Exercise goal: The entries are to be repeated exactly, with all pictures omitted.

Records:
************

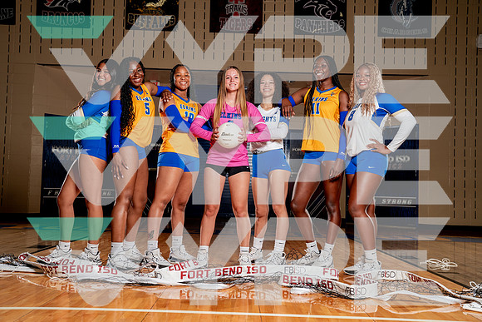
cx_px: 241
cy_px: 161
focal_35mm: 40
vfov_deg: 33.4
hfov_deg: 48.4
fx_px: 536
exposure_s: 1/250
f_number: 5.6
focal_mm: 40
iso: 200
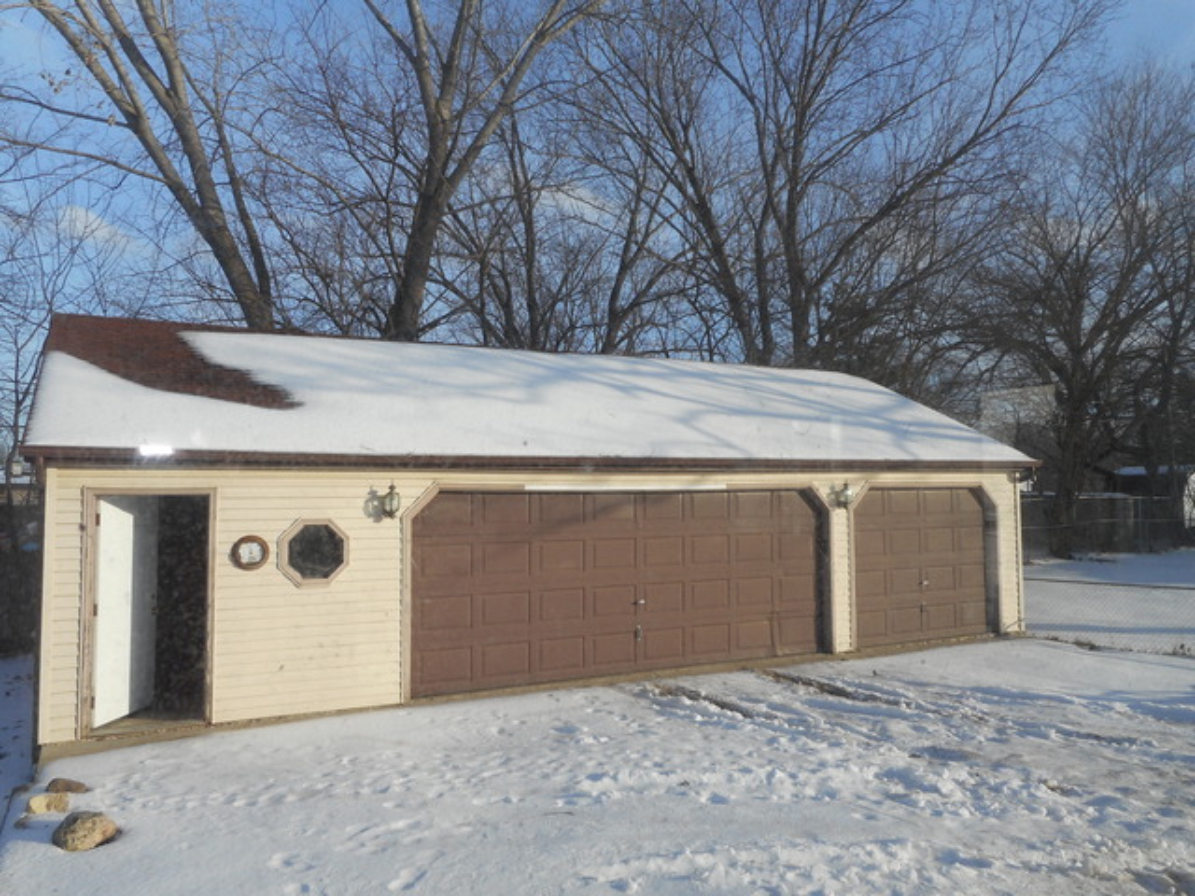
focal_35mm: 25
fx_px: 863
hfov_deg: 69.4
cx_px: 598
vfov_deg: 54.9
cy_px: 448
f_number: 3.7
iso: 80
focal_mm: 4.5
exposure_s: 1/640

************

Final answer:
cx_px: 241
cy_px: 161
focal_35mm: 40
vfov_deg: 33.4
hfov_deg: 48.4
fx_px: 536
exposure_s: 1/250
f_number: 5.6
focal_mm: 40
iso: 200
focal_35mm: 25
fx_px: 863
hfov_deg: 69.4
cx_px: 598
vfov_deg: 54.9
cy_px: 448
f_number: 3.7
iso: 80
focal_mm: 4.5
exposure_s: 1/640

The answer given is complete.